More widespread access to Nicotine Replacement Therapy, a crucial tool in the fight against smoking for over 25 years, may help in tobacco cessation in India, said doctors on Thursday.
Tobacco addiction remains a global menace, responsible for one death every six seconds worldwide and over a million deaths in India alone, constituting 9.5 per cent of all fatalities.
Nicotine Replacement Therapy (NRT) offers a 50 per cent higher probability of quitting smoking compared to attempting to quit without it, and it is both safe and readily available without the need for a prescription.
Dr. Chandrakant S Pandav, former Head of Department, Community Medicine, at AIIMS, New Delhi, emphasised on the pressing need for improved access to tobacco cessation methods in India.
“Tobacco use affects 28.6 per cent of adults in the country, with a particularly significant impact on 42 per cent of men and 14.2 per cent women. Challenges continue to exist in difficult geographic locations and rural areas, highlighting the importance of making NRT accessible over the counter,” said the Padma Shri recipient, at an event held at the national Capital.
Dr. Pandav said that he believes “easier access to NRT without prescriptions empowers individuals to quit smoking.”

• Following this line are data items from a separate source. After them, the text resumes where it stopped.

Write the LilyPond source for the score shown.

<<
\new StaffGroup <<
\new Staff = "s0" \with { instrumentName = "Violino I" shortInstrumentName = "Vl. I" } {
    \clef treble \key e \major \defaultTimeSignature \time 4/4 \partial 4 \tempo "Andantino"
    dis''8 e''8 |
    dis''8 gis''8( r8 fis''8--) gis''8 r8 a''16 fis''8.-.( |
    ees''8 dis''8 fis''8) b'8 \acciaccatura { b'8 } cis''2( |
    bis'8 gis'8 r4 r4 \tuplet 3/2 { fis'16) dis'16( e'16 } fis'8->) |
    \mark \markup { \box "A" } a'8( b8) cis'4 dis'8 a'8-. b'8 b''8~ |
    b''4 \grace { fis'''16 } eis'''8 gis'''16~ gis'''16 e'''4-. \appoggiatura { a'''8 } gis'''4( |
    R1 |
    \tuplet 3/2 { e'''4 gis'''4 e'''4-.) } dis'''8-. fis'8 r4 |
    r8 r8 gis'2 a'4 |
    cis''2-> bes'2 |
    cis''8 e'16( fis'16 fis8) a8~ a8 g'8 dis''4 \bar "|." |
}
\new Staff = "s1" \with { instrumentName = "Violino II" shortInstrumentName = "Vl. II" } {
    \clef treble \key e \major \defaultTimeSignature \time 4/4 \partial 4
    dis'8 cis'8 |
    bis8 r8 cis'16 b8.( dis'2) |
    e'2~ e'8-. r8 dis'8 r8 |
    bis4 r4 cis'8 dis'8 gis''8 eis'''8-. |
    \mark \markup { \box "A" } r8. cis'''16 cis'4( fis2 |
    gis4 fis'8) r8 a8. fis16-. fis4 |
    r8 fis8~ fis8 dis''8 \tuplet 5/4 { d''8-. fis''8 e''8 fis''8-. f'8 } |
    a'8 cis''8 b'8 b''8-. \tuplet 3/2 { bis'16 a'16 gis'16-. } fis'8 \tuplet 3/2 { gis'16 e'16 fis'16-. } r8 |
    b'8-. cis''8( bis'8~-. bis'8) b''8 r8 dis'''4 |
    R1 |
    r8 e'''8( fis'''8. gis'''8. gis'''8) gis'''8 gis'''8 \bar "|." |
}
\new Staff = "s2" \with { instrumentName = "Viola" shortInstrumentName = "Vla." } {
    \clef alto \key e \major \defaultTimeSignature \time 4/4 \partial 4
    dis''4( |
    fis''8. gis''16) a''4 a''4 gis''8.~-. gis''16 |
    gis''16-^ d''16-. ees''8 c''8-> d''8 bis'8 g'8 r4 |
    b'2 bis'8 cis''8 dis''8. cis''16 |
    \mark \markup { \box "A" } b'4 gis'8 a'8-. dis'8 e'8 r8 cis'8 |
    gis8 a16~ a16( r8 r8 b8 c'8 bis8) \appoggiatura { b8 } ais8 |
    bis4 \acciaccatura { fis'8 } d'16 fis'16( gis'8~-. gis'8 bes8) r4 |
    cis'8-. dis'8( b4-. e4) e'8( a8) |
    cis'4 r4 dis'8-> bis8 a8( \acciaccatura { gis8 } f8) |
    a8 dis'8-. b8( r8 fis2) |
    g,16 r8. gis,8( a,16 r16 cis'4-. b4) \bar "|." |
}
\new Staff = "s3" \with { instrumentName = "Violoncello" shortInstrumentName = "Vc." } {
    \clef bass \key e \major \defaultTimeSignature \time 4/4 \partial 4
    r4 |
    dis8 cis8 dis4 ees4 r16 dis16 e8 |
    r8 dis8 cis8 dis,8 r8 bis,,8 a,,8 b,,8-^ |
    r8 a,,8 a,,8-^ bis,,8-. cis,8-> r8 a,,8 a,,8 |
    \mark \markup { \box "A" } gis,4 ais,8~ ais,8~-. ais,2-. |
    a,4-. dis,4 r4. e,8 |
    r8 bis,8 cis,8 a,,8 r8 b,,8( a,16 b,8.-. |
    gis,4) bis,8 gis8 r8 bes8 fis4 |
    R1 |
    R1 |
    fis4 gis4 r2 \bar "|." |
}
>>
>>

Nicotine, the primary addictive component in cigarettes, delivers rapid pleasurable effects through smoking. NRT, on the other hand, serves as a temporary replacement for a small quantity of nicotine, controlling cravings, alleviating withdrawal symptoms and facilitating the transition to tobacco abstinence.
Unlike cigarettes, NRT provides a gradual and very small increase in blood nicotine levels, which discourages misuse.
The aim of NRT is to enable people to quit smoking with the help of nicotine delivery systems with reduced addictiveness.
“Tobacco dependence is a mind-body addiction. We need to address both the physiology and psychology of addiction in proper perspective, to be effective. To ensure the success of our smoking cessation endeavours, we should concentrate on enhanced access to NRT,” said Dr Sajeela Maini, Head, Tobacco Cessation, De-addiction, Mental Health Expert, Sir Ganga Ram Hospital, New Delhi.
Dr Maini called for a multi-pronged approach to arrest the most globally widespread menace of tobacco addictions.
“Tobacco cessation is still in its infancy in India. We need to educate the public pro-actively about scientifically-backed options like NRT to assist them in quitting smoking and thus prevent them from developing tobaccosis – spectrum of diseases caused by smoking, and chewing of tobacco,” she said.
Dr. Pandav also pointed to research conducted in 2023, such as the one in Odisha, which demonstrated the efficacy of NRT in halting smokeless tobacco use.
Another recent study in Bengaluru also highlighted the effectiveness of combining NRT with behavioural counselling in reducing cigarette smoking.